Add btrfs_end_transaction_throttle to force writers to wait for pending commits
The existing throttle mechanism was often not sufficient to prevent
new writers from coming in and making a given transaction run forever.
This adds an explicit wait at the end of most operations so they will
allow the current transaction to close.
There is no wait inside file_write, inode updates, or cow filling, all which
have different deadlock possibilities.
This is a temporary measure until better asynchronous commit support is
added. This code leads to stalls as it waits for data=ordered
writeback, and it really needs to be fixed.
Signed-off-by: Chris Mason <chris.mason@oracle.com>
diff --git a/fs/btrfs/transaction.c b/fs/btrfs/transaction.c
index 5a1ee06..69ed5f8 100644
--- a/fs/btrfs/transaction.c
+++ b/fs/btrfs/transaction.c
@@ -130,8 +130,27 @@
return h;
}
-int btrfs_end_transaction(struct btrfs_trans_handle *trans,
- struct btrfs_root *root)
+static noinline int wait_for_commit(struct btrfs_root *root,
+ struct btrfs_transaction *commit)
+{
+ DEFINE_WAIT(wait);
+ mutex_lock(&root->fs_info->trans_mutex);
+ while(!commit->commit_done) {
+ prepare_to_wait(&commit->commit_wait, &wait,
+ TASK_UNINTERRUPTIBLE);
+ if (commit->commit_done)
+ break;
+ mutex_unlock(&root->fs_info->trans_mutex);
+ schedule();
+ mutex_lock(&root->fs_info->trans_mutex);
+ }
+ mutex_unlock(&root->fs_info->trans_mutex);
+ finish_wait(&commit->commit_wait, &wait);
+ return 0;
+}
+
+static int __btrfs_end_transaction(struct btrfs_trans_handle *trans,
+ struct btrfs_root *root, int throttle)
{
struct btrfs_transaction *cur_trans;
@@ -140,8 +159,18 @@
WARN_ON(cur_trans != trans->transaction);
WARN_ON(cur_trans->num_writers < 1);
cur_trans->num_writers--;
+
if (waitqueue_active(&cur_trans->writer_wait))

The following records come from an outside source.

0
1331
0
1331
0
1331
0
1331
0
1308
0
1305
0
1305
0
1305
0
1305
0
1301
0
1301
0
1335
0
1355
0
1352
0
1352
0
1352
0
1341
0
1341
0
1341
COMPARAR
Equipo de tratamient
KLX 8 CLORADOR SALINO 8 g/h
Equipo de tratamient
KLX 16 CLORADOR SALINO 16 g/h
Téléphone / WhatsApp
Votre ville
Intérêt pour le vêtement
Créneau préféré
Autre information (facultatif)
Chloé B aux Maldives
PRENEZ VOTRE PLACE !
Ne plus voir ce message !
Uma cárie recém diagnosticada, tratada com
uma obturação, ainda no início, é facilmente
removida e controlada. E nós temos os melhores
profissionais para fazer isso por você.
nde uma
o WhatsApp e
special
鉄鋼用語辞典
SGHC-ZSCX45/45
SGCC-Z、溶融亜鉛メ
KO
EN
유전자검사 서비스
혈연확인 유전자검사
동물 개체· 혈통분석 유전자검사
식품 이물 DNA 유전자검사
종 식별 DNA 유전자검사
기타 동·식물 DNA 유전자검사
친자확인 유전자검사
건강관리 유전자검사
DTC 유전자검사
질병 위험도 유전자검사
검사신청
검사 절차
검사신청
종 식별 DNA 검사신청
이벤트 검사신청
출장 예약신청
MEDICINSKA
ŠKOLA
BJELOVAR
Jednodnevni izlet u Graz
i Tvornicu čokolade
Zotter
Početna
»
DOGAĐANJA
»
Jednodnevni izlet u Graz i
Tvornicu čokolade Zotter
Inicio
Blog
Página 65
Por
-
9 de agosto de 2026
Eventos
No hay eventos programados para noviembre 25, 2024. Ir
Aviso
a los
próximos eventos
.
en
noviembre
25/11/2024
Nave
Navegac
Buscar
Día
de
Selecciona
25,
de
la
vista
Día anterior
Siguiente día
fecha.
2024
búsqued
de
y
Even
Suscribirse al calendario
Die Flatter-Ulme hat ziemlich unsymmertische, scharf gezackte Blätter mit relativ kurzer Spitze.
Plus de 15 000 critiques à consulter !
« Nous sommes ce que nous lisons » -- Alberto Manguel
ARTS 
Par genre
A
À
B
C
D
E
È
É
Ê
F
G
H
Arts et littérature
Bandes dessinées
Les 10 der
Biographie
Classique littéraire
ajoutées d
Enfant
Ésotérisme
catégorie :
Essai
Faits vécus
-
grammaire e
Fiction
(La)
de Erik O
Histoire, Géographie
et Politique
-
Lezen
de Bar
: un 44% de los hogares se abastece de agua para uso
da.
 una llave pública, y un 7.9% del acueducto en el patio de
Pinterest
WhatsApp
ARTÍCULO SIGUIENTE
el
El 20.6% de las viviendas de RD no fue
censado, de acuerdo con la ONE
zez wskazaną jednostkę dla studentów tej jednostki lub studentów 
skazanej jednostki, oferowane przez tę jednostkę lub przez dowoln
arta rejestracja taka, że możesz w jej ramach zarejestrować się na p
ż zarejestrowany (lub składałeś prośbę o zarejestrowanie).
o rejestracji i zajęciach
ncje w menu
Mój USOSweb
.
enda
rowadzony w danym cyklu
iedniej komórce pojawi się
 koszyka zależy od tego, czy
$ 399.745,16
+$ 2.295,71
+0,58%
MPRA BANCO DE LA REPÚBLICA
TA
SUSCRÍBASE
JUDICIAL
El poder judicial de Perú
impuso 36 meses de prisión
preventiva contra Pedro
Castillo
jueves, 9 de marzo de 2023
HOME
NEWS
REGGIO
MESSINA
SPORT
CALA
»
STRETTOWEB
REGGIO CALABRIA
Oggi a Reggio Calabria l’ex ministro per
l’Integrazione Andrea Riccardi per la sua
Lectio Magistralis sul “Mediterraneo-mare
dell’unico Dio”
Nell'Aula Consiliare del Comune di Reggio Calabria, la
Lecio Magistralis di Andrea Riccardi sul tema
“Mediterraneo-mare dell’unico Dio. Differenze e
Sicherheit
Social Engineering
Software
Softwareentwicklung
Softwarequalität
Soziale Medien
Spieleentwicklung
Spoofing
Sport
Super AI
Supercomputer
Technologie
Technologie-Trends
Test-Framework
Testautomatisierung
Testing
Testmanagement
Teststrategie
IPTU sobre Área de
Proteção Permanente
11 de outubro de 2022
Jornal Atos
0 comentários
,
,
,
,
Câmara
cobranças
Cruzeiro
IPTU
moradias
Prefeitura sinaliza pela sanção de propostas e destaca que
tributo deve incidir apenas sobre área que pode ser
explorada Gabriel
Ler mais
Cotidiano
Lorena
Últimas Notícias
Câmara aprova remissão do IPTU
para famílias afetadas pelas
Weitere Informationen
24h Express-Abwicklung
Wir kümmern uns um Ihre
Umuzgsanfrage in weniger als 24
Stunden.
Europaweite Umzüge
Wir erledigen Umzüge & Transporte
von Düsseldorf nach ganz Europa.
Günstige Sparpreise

wake_up(&cur_trans->writer_wait);
+
+ if (cur_trans->in_commit && throttle) {
+ int ret;
+ mutex_unlock(&root->fs_info->trans_mutex);
+ ret = wait_for_commit(root, cur_trans);
+ BUG_ON(ret);
+ mutex_lock(&root->fs_info->trans_mutex);
+ }
+
put_transaction(cur_trans);
mutex_unlock(&root->fs_info->trans_mutex);
memset(trans, 0, sizeof(*trans));
@@ -149,6 +178,18 @@
return 0;
}
+int btrfs_end_transaction(struct btrfs_trans_handle *trans,
+ struct btrfs_root *root)
+{
+ return __btrfs_end_transaction(trans, root, 0);
+}
+
+int btrfs_end_transaction_throttle(struct btrfs_trans_handle *trans,
+ struct btrfs_root *root)
+{
+ return __btrfs_end_transaction(trans, root, 1);
+}
+
int btrfs_write_and_wait_transaction(struct btrfs_trans_handle *trans,
struct btrfs_root *root)
@@ -240,25 +281,6 @@
return 0;
}
-static noinline int wait_for_commit(struct btrfs_root *root,
- struct btrfs_transaction *commit)
-{
- DEFINE_WAIT(wait);
- mutex_lock(&root->fs_info->trans_mutex);
- while(!commit->commit_done) {
- prepare_to_wait(&commit->commit_wait, &wait,
- TASK_UNINTERRUPTIBLE);
- if (commit->commit_done)
- break;
- mutex_unlock(&root->fs_info->trans_mutex);
- schedule();
- mutex_lock(&root->fs_info->trans_mutex);
- }
- mutex_unlock(&root->fs_info->trans_mutex);
- finish_wait(&commit->commit_wait, &wait);
- return 0;
-}
-
struct dirty_root {
struct list_head list;
struct btrfs_root *root;
@@ -680,6 +702,7 @@
root->fs_info->btree_inode->i_mapping, GFP_NOFS);
trans->transaction->in_commit = 1;
+printk("trans %Lu in commit\n", trans->transid);
cur_trans = trans->transaction;
if (cur_trans->list.prev != &root->fs_info->trans_list) {
prev_trans = list_entry(cur_trans->list.prev,
@@ -760,6 +783,7 @@
kfree(pinned_copy);
cur_trans->commit_done = 1;
+printk("trans %Lu done in commit\n", cur_trans->transid);
root->fs_info->last_trans_committed = cur_trans->transid;
wake_up(&cur_trans->commit_wait);
put_transaction(cur_trans);